You can find several riveting far future timelines on Wikipedia, including one that draws heavily on sci-fi and popular fiction.
But let's have a look at what science says will happen in the nearest of these far futures - roughly 10,000 years from now.
For starters, at that point the entire East Antarctic will be no more. It's the longest continuous ice sheet on our planet, and modelling predicts that if the Wilkes subglacial basin collapses, it will take between 5,000 and 10,000 years for that gigantic ice block to dissipate into the sea, rising the water levels by 3-4 metres (10-13 feet).
There's a chance we won't have any humans left around to have to deal with all that rising seawater, though.
According to one estimate called the Doomsday argument, as proposed by Australian theoretical physicist Brandon Carter, there's a 95 percent chance that humans will have died out in 10,000 years.
That argument has been heavily debated, so we're not entirely sure if people will be around or not.

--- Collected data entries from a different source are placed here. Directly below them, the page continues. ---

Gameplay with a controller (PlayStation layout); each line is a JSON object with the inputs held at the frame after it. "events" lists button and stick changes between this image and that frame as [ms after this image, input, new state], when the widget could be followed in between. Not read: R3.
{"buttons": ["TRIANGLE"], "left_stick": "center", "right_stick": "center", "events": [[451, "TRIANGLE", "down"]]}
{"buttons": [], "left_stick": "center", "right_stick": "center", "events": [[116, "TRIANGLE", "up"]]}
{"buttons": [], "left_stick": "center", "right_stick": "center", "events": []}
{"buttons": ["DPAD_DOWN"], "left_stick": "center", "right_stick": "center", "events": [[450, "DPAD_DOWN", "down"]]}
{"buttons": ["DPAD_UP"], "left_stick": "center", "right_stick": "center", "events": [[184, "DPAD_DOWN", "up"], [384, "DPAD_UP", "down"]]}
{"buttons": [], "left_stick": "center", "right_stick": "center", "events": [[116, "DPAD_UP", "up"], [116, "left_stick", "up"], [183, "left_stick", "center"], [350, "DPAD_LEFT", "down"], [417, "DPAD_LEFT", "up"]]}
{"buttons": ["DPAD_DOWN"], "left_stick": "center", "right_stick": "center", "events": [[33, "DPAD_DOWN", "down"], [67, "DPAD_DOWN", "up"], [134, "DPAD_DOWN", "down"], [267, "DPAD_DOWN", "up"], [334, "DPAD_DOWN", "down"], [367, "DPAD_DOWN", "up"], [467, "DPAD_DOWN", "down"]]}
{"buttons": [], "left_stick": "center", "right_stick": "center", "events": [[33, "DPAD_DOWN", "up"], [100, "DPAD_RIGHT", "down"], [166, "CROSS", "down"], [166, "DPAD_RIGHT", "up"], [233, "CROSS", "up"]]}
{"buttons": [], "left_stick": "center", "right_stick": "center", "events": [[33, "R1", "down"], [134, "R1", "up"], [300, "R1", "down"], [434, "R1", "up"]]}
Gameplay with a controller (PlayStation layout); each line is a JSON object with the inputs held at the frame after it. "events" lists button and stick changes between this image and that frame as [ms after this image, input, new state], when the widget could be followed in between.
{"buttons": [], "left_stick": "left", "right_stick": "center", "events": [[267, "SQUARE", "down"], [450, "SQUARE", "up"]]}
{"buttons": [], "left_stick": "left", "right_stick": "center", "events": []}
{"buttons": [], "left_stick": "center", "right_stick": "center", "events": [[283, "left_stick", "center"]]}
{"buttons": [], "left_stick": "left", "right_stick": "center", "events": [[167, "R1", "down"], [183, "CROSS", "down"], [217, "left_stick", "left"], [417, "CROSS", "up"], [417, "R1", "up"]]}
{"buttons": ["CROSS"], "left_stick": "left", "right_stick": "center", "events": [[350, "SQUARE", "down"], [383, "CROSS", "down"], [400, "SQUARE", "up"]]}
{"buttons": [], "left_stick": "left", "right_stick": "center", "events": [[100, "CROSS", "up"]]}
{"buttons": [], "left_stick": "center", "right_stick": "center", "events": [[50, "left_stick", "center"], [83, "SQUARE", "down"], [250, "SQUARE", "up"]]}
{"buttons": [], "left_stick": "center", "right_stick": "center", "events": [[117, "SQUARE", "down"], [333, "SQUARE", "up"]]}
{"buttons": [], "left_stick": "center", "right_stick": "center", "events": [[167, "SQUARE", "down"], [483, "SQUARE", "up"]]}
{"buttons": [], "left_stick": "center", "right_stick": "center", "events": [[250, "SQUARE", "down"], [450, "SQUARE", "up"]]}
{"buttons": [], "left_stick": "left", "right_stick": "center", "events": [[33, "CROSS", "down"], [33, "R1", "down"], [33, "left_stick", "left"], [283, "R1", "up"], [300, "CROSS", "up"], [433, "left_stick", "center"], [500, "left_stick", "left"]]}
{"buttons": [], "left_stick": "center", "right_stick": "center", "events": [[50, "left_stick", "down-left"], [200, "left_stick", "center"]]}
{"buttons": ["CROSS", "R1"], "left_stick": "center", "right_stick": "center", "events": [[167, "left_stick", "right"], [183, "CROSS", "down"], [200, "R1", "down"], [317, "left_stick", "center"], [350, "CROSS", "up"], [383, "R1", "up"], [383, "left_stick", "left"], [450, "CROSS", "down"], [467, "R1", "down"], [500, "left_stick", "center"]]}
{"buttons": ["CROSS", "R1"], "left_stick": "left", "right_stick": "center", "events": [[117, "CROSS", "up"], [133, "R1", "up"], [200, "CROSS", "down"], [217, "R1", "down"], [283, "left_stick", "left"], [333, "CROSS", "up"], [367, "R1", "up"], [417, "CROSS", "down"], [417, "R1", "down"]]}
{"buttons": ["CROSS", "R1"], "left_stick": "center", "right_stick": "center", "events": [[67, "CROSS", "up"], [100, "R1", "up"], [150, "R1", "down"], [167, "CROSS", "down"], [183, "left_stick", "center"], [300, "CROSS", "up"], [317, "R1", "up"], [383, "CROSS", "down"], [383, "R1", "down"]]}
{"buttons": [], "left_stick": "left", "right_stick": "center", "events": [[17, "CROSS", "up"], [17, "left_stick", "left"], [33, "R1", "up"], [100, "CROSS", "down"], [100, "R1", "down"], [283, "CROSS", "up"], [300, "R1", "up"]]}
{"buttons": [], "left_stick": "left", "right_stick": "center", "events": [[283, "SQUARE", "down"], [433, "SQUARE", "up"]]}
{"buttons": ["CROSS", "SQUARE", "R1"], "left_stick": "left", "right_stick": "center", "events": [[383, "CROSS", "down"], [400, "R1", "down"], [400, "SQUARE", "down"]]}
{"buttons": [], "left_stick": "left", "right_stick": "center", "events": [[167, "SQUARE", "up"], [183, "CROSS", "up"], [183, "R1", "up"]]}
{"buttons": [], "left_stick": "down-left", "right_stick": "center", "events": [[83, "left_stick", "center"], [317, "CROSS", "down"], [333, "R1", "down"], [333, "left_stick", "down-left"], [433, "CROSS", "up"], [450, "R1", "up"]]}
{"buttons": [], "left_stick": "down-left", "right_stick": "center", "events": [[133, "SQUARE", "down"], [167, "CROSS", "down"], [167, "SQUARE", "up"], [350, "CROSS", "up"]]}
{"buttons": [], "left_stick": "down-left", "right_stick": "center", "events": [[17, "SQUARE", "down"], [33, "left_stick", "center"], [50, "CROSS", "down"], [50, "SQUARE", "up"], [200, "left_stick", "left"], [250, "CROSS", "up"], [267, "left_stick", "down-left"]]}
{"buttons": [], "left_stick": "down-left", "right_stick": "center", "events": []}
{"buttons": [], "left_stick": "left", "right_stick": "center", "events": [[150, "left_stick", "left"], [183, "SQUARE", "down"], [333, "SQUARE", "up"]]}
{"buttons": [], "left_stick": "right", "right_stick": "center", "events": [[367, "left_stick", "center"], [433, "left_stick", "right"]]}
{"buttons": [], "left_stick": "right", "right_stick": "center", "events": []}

But if they are, in 10,000 years there will be no regional genetic variation between humans. That's not to say people will all look the same, but whatever genetic differences there are - such as blue eyes versus brown - will be evenly distributed across the planet.
And those evenly mixed people, with vastly different shorelines from ones we know today, and with a Gregorian calendar 10 days out of sync with the Sun's position, may also be treated to a spectacular stellar explosion.
It is predicted that within the next 10,000 years the red supergiant star Antares is expected to burst into a supernova so bright it will be visible in broad daylight.
(Antares could actually burst at any moment, so we're kinda hoping it will happen sooner rather than later, so we get to see it in our skies instead of our hypothetical and possibly extinct descendants.)
Oh and by the way, if we stretch that time window to just 13,000 years, Earth's axial tilt will be reversed, flipping the seasons between the hemispheres. Now that would be confusing to live through.
But regardless of whether humans make it to the 10,000 year mark or not, the space probes Pioneer 10 and 11, Voyager 1 and 2, and New Horizons are likely to still be cruising out there among the stars not just for thousands, but millions of years.
In fact, if we squint and look just a little further into the future, 296,000 years from now Voyager 2 will actually pass within a spitting distance - in stellar terms - from Sirius, the brightest star in our sky.
All of these predictions only deal with the closest of time points in what's known as the far future, and we're already feeling pretty dizzy.
But if you want to probe these timelines even further, you can head over to the full Wikipedia timeline here. A fun spoiler before you go: it will take 1 million years until Neil Armstrong's footprint on the Moon has eroded.